----- The input

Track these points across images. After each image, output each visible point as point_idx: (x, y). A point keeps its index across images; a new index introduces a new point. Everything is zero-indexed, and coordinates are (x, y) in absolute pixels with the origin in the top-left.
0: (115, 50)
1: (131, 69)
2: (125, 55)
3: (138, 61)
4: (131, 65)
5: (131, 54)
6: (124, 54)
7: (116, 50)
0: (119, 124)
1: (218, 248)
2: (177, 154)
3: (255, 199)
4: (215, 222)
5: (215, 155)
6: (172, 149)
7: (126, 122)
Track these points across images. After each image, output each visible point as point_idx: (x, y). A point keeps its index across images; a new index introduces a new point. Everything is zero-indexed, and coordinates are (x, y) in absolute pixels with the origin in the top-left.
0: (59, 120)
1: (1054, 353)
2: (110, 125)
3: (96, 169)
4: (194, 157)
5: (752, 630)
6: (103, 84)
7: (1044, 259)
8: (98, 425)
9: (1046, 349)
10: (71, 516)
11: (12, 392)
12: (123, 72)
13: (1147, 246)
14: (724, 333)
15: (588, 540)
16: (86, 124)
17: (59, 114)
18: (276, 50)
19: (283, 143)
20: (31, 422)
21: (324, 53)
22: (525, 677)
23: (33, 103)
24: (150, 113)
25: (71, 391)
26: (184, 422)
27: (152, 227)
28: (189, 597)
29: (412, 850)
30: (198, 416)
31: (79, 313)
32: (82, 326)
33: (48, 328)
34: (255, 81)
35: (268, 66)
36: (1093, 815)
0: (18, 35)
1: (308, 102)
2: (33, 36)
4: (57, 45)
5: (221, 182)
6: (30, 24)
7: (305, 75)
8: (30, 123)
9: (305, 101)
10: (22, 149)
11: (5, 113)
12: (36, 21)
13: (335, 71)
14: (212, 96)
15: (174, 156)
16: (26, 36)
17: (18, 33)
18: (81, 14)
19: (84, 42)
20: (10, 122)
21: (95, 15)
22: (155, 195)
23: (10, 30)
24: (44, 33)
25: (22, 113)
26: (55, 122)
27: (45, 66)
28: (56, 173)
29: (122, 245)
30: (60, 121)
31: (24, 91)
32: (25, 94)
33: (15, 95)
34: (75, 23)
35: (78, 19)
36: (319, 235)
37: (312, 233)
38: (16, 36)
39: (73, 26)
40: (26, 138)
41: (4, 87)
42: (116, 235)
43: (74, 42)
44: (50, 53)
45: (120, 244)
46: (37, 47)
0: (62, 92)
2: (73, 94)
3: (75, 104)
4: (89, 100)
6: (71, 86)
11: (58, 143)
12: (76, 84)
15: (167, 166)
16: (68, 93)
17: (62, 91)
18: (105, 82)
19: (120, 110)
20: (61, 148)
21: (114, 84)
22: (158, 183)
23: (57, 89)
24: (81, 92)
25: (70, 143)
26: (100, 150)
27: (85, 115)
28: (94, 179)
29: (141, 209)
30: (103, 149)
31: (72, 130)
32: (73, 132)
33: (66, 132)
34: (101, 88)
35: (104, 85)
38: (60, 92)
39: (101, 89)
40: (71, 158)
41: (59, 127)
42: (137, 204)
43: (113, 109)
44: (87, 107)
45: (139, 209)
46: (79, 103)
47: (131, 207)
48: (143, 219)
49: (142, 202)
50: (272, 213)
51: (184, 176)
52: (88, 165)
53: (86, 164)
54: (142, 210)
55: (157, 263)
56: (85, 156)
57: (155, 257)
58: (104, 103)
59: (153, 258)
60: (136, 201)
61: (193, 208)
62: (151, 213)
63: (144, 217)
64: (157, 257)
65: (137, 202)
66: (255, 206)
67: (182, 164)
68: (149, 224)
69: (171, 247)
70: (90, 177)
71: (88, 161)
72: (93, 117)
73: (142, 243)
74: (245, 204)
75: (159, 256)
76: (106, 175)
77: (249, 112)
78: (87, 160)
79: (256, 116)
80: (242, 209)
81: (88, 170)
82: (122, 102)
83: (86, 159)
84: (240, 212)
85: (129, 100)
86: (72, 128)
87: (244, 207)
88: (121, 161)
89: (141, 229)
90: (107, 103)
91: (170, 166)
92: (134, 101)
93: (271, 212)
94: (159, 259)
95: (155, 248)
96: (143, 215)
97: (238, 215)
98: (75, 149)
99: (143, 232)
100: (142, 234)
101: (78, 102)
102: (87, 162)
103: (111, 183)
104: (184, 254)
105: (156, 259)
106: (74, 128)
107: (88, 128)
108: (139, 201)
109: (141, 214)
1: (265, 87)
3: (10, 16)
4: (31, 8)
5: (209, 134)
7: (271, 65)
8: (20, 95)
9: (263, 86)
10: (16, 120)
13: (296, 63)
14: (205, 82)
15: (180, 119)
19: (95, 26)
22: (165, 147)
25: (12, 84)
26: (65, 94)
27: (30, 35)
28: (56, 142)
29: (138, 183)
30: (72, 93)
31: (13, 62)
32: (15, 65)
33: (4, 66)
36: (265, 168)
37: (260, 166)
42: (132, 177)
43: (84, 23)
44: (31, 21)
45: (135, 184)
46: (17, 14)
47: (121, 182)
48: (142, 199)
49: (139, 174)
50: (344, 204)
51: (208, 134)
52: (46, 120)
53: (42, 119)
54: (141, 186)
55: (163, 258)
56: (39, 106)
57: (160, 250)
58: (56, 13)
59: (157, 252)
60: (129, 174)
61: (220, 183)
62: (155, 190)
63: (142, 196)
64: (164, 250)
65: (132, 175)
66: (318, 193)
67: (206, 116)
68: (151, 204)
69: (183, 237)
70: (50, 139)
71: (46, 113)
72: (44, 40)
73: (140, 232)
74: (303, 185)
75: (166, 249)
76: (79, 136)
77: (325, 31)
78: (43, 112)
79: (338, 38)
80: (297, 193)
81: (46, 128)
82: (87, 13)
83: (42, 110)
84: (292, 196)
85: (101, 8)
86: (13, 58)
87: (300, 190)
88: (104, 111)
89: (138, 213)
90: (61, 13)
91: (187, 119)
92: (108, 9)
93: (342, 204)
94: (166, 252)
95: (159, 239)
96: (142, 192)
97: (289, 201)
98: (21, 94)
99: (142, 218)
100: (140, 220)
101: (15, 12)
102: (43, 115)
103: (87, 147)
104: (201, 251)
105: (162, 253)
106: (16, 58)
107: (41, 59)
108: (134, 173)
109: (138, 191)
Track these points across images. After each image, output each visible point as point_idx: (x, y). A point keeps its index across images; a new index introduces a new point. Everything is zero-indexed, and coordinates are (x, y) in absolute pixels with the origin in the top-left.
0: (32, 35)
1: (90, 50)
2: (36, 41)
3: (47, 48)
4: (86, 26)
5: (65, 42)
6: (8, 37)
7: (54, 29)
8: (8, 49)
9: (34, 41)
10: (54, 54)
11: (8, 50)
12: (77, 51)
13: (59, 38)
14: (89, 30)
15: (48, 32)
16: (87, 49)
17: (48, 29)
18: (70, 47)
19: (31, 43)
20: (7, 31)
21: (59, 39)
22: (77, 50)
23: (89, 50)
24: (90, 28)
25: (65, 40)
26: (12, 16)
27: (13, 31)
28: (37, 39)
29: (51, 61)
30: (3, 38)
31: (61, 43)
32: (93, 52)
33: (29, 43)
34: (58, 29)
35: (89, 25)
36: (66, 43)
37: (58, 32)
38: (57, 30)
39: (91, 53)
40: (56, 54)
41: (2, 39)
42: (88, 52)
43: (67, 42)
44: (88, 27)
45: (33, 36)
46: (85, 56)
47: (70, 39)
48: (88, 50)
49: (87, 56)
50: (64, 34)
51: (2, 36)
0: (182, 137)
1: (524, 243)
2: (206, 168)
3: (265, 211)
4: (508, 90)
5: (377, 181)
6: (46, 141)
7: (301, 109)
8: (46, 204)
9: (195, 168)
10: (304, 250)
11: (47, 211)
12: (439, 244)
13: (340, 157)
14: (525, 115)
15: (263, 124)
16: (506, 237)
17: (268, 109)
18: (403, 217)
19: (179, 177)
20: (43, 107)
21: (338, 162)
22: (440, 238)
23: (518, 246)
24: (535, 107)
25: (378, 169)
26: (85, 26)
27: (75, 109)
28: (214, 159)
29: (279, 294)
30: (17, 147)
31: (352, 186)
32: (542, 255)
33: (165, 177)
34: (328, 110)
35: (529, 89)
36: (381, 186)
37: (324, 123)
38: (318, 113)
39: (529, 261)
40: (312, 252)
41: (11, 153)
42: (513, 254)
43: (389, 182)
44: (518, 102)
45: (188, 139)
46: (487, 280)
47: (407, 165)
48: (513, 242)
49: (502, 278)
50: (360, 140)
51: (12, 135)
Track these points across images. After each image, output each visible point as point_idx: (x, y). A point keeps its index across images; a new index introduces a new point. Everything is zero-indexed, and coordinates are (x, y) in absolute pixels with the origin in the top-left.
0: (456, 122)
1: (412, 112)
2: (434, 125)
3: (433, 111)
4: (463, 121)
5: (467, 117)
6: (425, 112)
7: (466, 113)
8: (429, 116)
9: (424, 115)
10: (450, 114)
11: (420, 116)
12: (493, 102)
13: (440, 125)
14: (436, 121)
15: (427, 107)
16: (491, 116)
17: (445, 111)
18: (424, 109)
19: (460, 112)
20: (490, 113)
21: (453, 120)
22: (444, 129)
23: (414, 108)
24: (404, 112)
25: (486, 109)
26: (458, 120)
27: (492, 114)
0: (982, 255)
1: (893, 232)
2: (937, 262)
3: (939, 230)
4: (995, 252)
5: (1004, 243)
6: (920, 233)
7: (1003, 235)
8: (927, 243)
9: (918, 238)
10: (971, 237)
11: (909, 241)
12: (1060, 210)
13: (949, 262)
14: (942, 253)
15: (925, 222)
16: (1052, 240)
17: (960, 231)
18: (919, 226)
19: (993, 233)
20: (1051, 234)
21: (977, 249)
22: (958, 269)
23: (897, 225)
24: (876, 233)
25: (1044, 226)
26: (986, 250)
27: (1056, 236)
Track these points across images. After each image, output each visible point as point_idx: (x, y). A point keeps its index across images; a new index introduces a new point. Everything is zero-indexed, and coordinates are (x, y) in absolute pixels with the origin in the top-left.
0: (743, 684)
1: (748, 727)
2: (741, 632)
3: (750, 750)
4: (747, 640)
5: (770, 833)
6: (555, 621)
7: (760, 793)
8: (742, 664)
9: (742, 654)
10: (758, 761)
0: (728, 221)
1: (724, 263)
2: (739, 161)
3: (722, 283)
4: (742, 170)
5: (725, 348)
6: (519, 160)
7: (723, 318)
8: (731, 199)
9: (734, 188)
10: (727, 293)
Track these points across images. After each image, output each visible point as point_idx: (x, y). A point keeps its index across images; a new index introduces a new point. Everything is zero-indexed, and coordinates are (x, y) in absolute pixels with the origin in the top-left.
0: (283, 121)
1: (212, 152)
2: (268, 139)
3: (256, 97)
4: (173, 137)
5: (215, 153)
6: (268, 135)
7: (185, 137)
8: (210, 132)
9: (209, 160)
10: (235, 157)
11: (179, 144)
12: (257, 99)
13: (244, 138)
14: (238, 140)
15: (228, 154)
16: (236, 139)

----------

- Exercise requirements:
Starting at the first line of the records and ending after the line that contains "7: (126, 122)", rewrite those lines with "absolute pixels" replaced by "image pixels", leaving everything else unchanged.

- Response below:
Track these points across images. After each image, output each visible point as point_idx: (x, y). A point keeps its index across images; a new index introduces a new point. Everything is zero-indexed, and coordinates are (x, y) in image pixels with the origin in the top-left.
0: (115, 50)
1: (131, 69)
2: (125, 55)
3: (138, 61)
4: (131, 65)
5: (131, 54)
6: (124, 54)
7: (116, 50)
0: (119, 124)
1: (218, 248)
2: (177, 154)
3: (255, 199)
4: (215, 222)
5: (215, 155)
6: (172, 149)
7: (126, 122)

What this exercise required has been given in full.